Graham Island Clean Heat, a private, Haida-owned company, is proposing to build and run a wood-fired biomass boiler that would provide both space heating and hot water to the Northern Haida Gwaii Hospital and Health Centre.
The hospital currently uses an electric system, and while it is relatively efficient, switching to biomass means the building would use significantly less diesel-generated electricity.
“It’s a great opportunity,” said Ken Van Aalst, director of facilities maintenance, energy and environmental sustainability for Northern Health.
“We’re hoping to use this as a bit of a test case, and potentially, to use as a model for other facilities.”
While Northern Health tracks the carbon footprint of all its facilities, in this case the emissions actually fall on BC Hydro’s tab, and BC Hydro is offering a financial incentive for the hospital to make the switch.
“They want to get off that diesel power, too,” Aalst said.
On Oct. 16, Northern Health’s board of directors voted in favour of negotiating a sole-source contract with Graham Island Clean Heat, which will include an exact location of the stand-alone boiler facility.
If Northern Health later decides to install similar heating systems in other diesel-reliant communities, that project would likely go to a public bid.
John Disney works for the company. As the former economic development officer for Old Massett, Disney oversaw the installation of a biomass boiler that now heats the Old Massett village hall, health centre, social services office, and Chief Matthews Elementary School.

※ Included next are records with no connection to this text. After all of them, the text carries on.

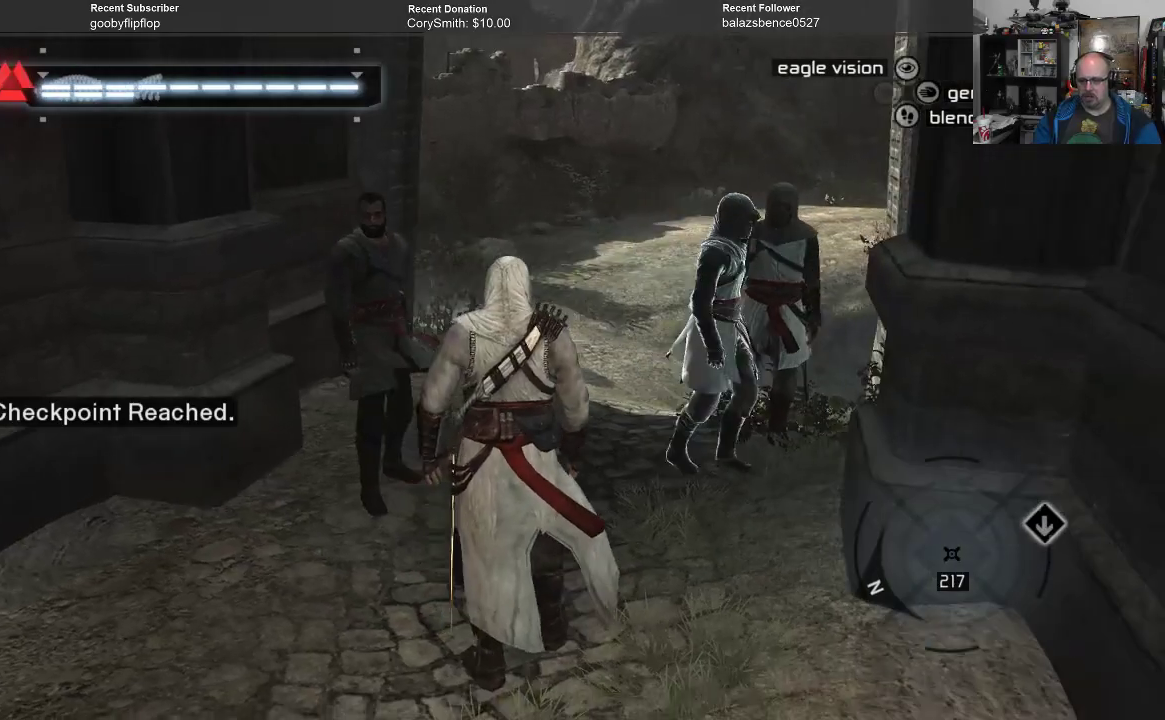
{"buttons": [], "left_stick": "up", "right_stick": "center", "events": [[367, "left_stick", "up"]]}
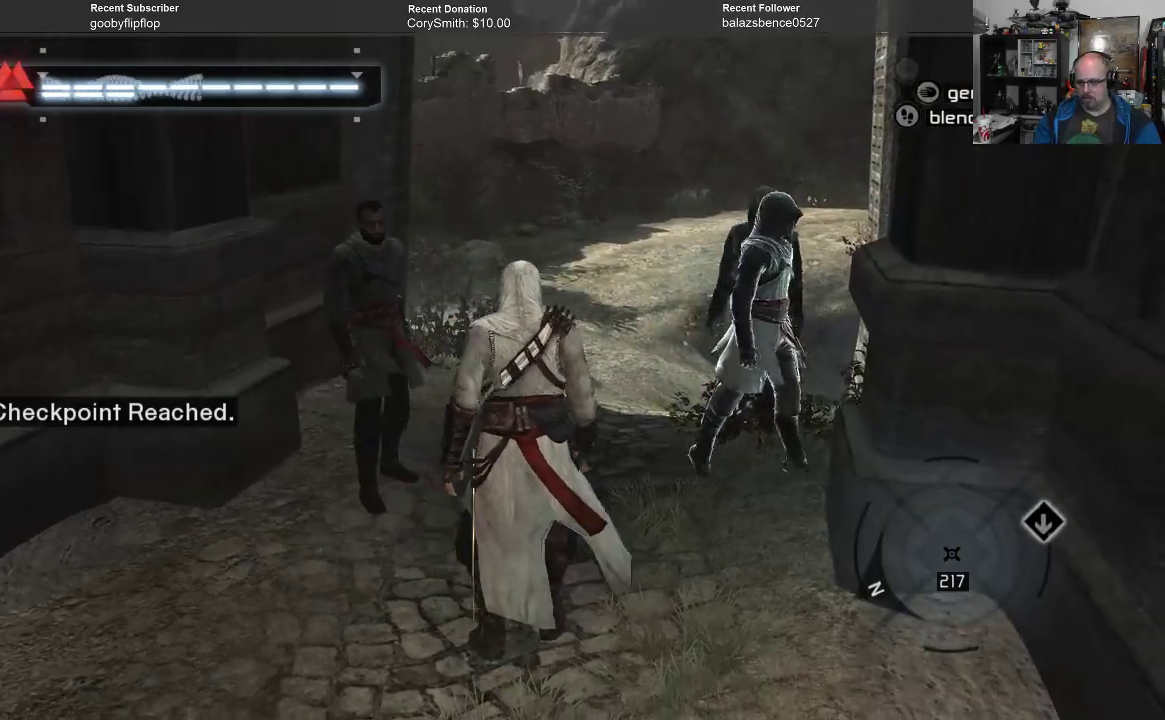
{"buttons": ["R1"], "left_stick": "up", "right_stick": "center", "events": [[33, "R1", "down"]]}
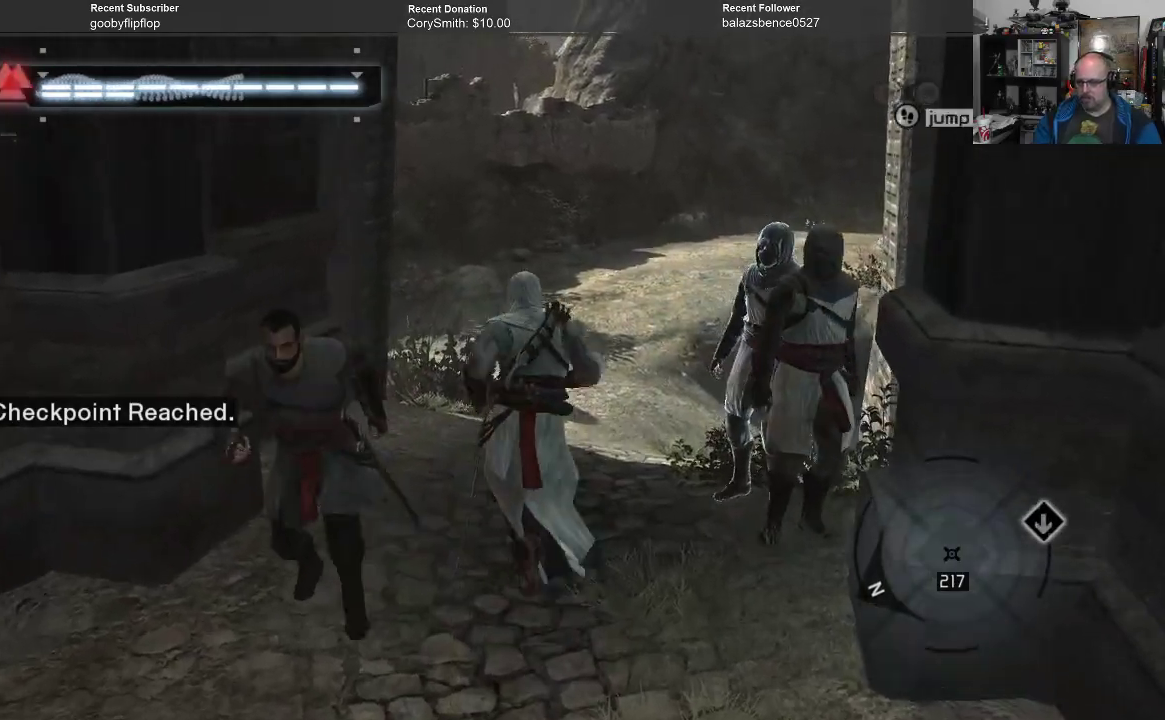
{"buttons": ["R1"], "left_stick": "up", "right_stick": "center", "events": []}
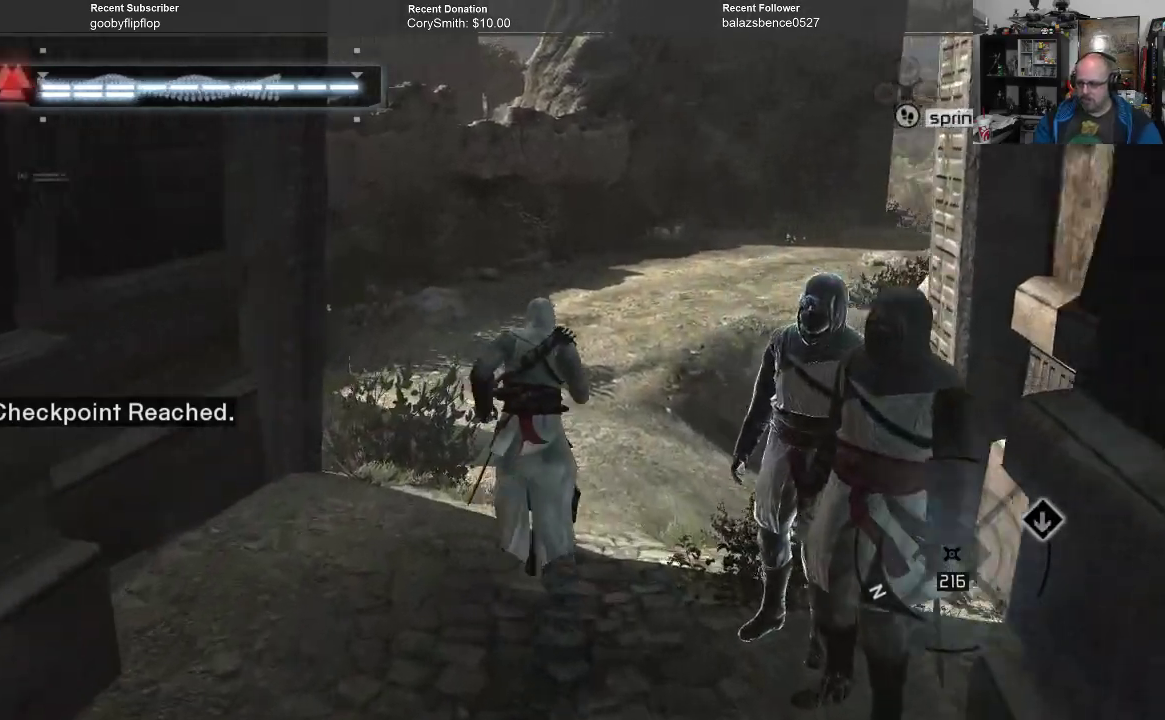
{"buttons": ["R1"], "left_stick": "up", "right_stick": "center", "events": []}
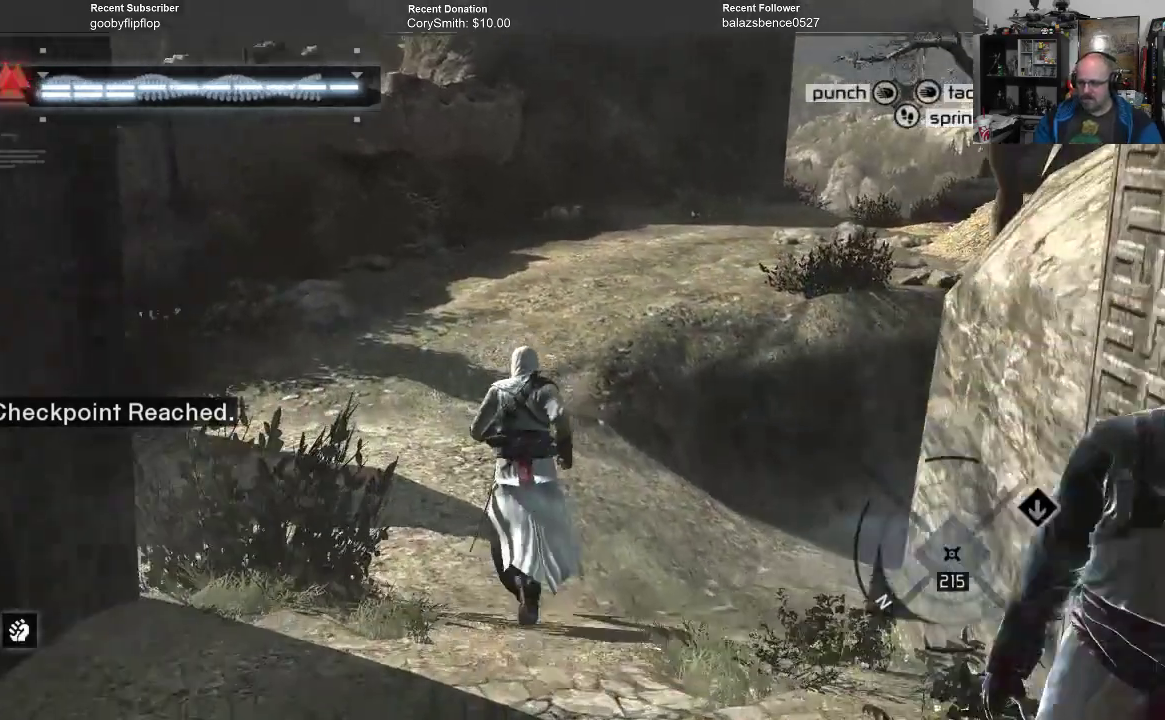
{"buttons": [], "left_stick": "center", "right_stick": "center", "events": [[200, "R1", "up"], [300, "left_stick", "center"]]}
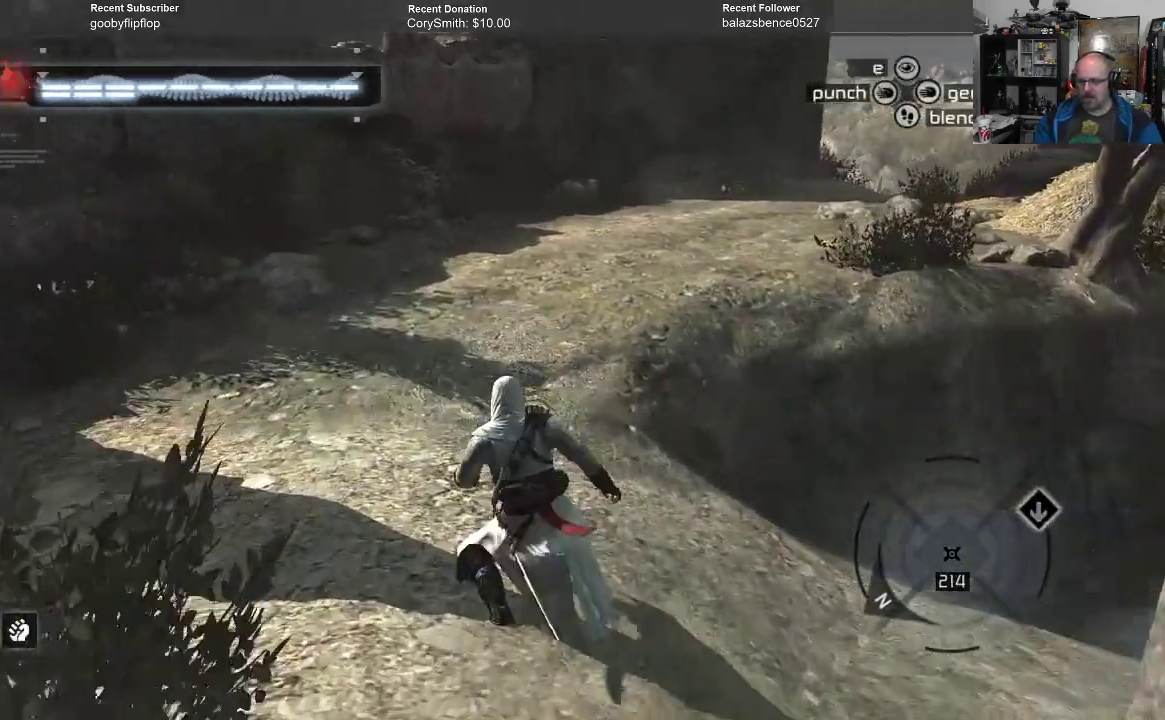
{"buttons": [], "left_stick": "center", "right_stick": "center", "events": [[200, "DPAD_UP", "down"], [333, "DPAD_UP", "up"]]}
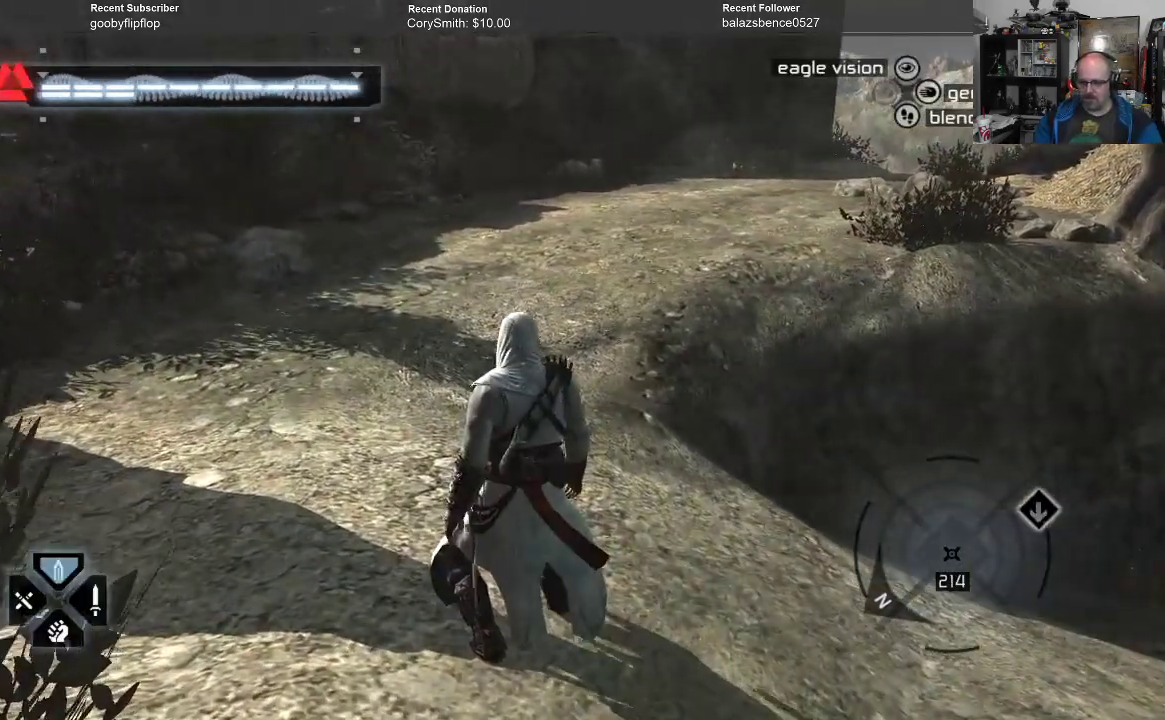
{"buttons": [], "left_stick": "center", "right_stick": "center", "events": []}
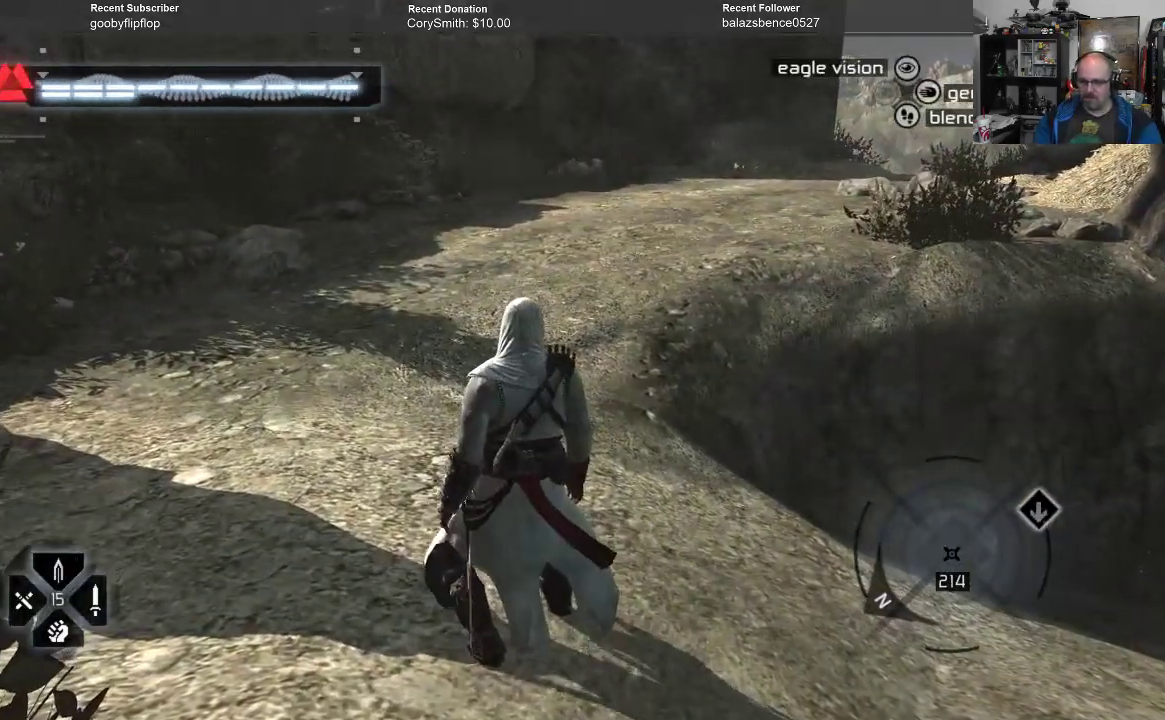
{"buttons": [], "left_stick": "center", "right_stick": "center", "events": []}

Similar but much larger than another biomass boiler heating public buildings in Port Clements, it is expected to reduce Old Massett’s carbon footprint by 250 tonnes of CO2 a year and save $130,000 in heating bills.
So long as they use local wood waste, Disney said the clean-burning boilers should be nearly carbon neutral.
“It’s about the same emissions as if you left the wood in the bush to rot,” he said.
But sourcing local wood for the boilers has been a problem.
Disney said the original plan in Old Massett was to use briquettes pressed from sawdust at the joint Abfam/Old Massett sawmill in Port Clements, but it has done little milling lately. Old Massett also applied to the province for a permit to collect waste wood out on the land, but has not received one yet.
“There is so much politics around fibre on Haida Gwaii,” Disney said. “It’s blocking a lot of economy on this island.”
For now, the boilers in Old Massett and Port Clements are using wood pellets shipped from off-island.
Disney said that for now, the proposed plan for the hospital system would do the same. It’s less efficient, he said, but will still displace the carbon emissions associated with diesel-generated electricity.